Your instructions = Make a verbatim copy of all the records.

Data section =
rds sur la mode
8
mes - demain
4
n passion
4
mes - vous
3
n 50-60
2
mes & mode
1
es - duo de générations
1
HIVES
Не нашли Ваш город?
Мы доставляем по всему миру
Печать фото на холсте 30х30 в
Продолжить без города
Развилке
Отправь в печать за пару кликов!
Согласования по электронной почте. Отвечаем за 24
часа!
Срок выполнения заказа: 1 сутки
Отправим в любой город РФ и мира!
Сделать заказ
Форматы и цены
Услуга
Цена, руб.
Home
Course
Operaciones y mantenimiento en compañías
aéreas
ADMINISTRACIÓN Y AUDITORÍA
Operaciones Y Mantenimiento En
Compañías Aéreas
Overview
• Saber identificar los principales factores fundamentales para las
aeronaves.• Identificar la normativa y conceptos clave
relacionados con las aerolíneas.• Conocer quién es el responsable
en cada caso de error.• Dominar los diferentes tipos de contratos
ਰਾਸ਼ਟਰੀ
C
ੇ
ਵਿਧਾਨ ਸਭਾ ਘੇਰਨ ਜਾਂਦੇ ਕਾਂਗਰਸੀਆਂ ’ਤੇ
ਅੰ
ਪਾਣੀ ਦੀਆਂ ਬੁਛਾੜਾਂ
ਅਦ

Result of this task =
rds sur la mode
8
mes - demain
4
n passion
4
mes - vous
3
n 50-60
2
mes & mode
1
es - duo de générations
1
HIVES
Не нашли Ваш город?
Мы доставляем по всему миру
Печать фото на холсте 30х30 в
Продолжить без города
Развилке
Отправь в печать за пару кликов!
Согласования по электронной почте. Отвечаем за 24
часа!
Срок выполнения заказа: 1 сутки
Отправим в любой город РФ и мира!
Сделать заказ
Форматы и цены
Услуга
Цена, руб.
Home
Course
Operaciones y mantenimiento en compañías
aéreas
ADMINISTRACIÓN Y AUDITORÍA
Operaciones Y Mantenimiento En
Compañías Aéreas
Overview
• Saber identificar los principales factores fundamentales para las
aeronaves.• Identificar la normativa y conceptos clave
relacionados con las aerolíneas.• Conocer quién es el responsable
en cada caso de error.• Dominar los diferentes tipos de contratos
ਰਾਸ਼ਟਰੀ
C
ੇ
ਵਿਧਾਨ ਸਭਾ ਘੇਰਨ ਜਾਂਦੇ ਕਾਂਗਰਸੀਆਂ ’ਤੇ
ਅੰ
ਪਾਣੀ ਦੀਆਂ ਬੁਛਾੜਾਂ
ਅਦ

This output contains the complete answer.